* [DIRECTIONS FOR THIS TASK]
Rewrite all of the entries with "series" swapped for "data set" and everything else unchanged, omitting the pictures.

* [INFORMATION GIVEN]

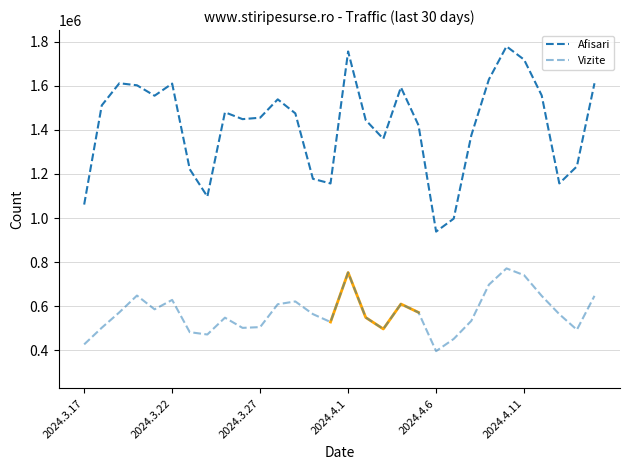

What is the maximum value for Vizite?

771517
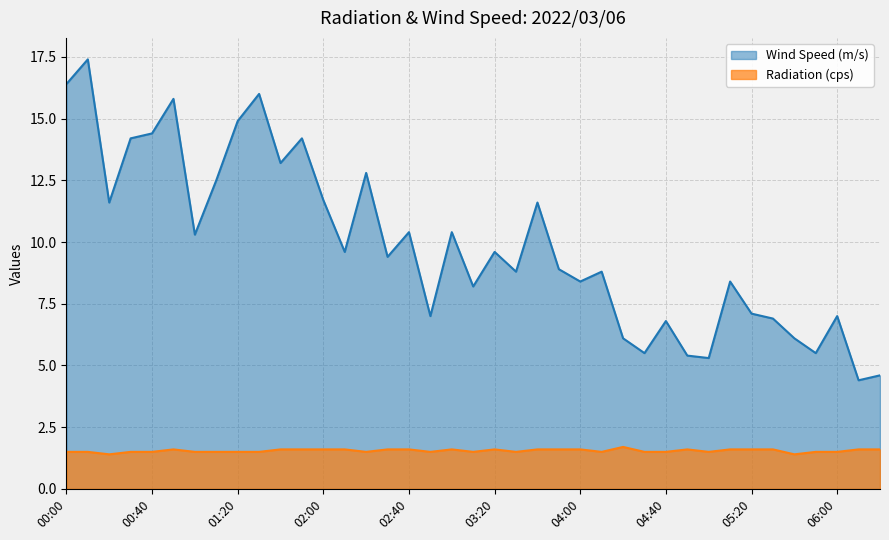

How many values in the Wind Speed (m/s) series exceed 9?

20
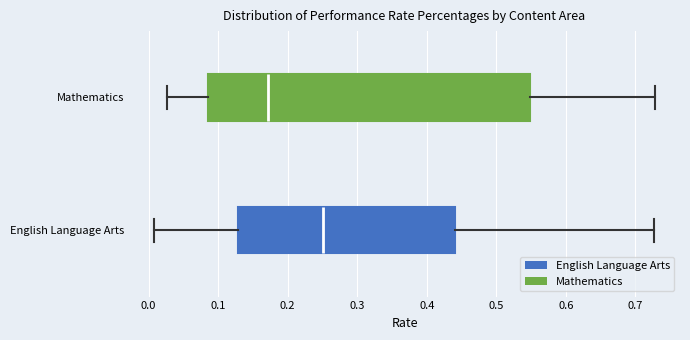

Which box's median line is the furthest to the right?

English Language Arts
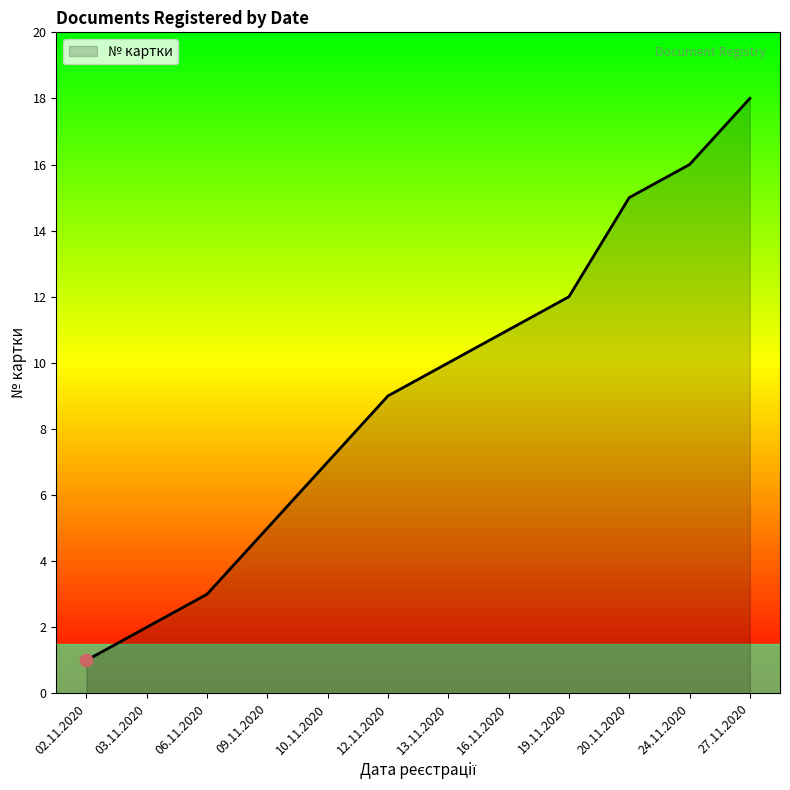

What is the change in value from 02.11.2020 to 10.11.2020?

+6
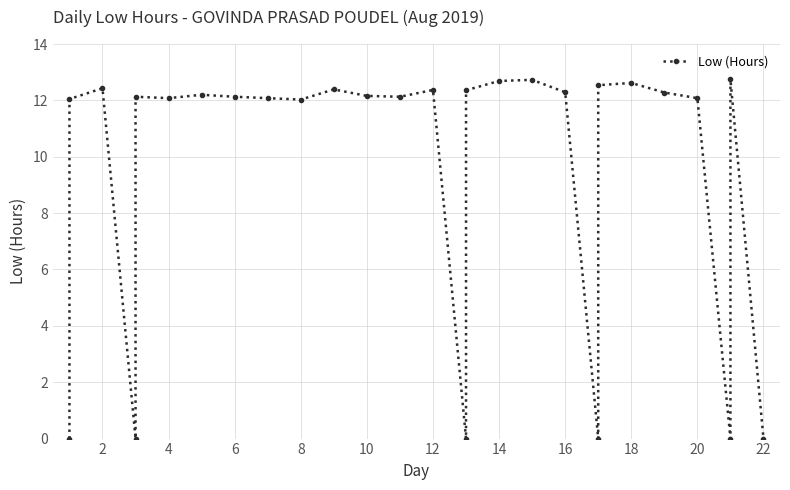

What is the difference between the maximum and minimum values?

12.8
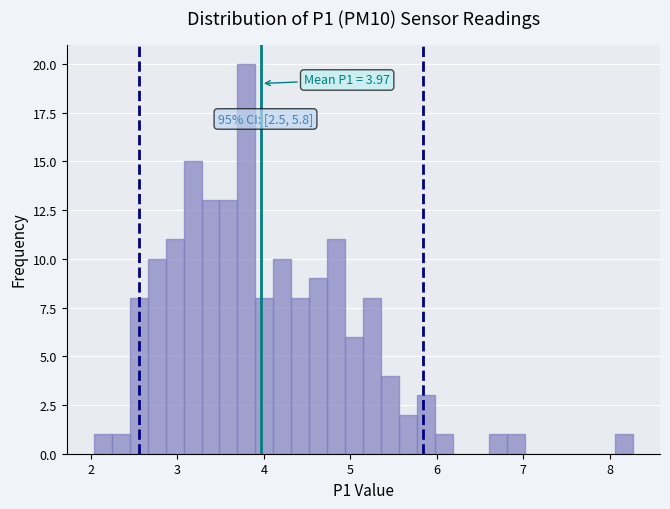

Around what value on the x-axis is the tallest bar? Give the approximate position of its centre, as read against the axis.

3.8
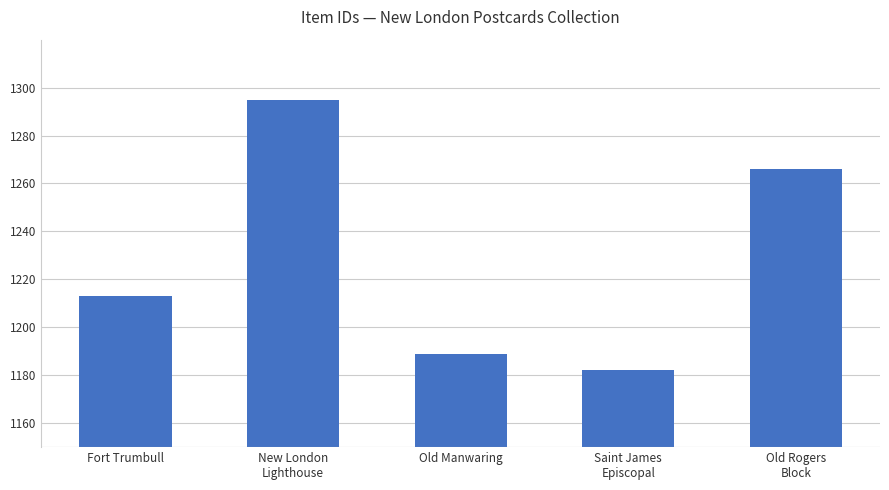

What position from the right is Old Rogers
Block?

1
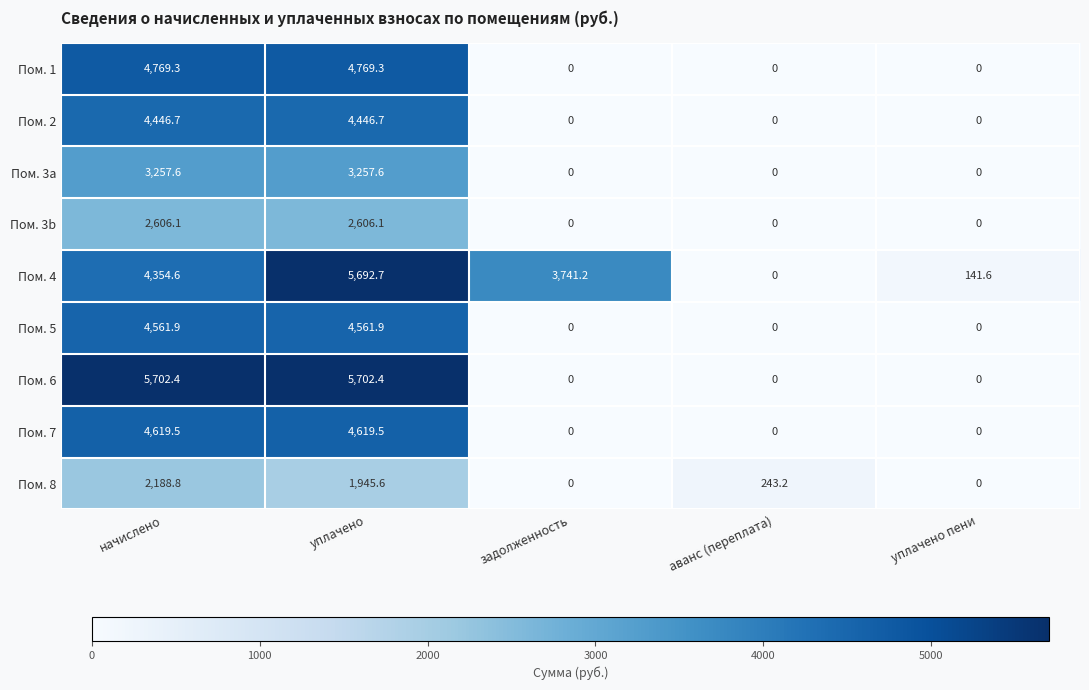

Which series has the largest range (max minus min)?

Пом. 6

* [YOUR SOLUTION]
What is the maximum value for Vizite?

771517

How many values in the Wind Speed (m/s) data set exceed 9?

20

Which box's median line is the furthest to the right?

English Language Arts

What is the change in value from 02.11.2020 to 10.11.2020?

+6

What is the difference between the maximum and minimum values?

12.8

Around what value on the x-axis is the tallest bar? Give the approximate position of its centre, as read against the axis.

3.8

What position from the right is Old Rogers
Block?

1

Which data set has the largest range (max minus min)?

Пом. 6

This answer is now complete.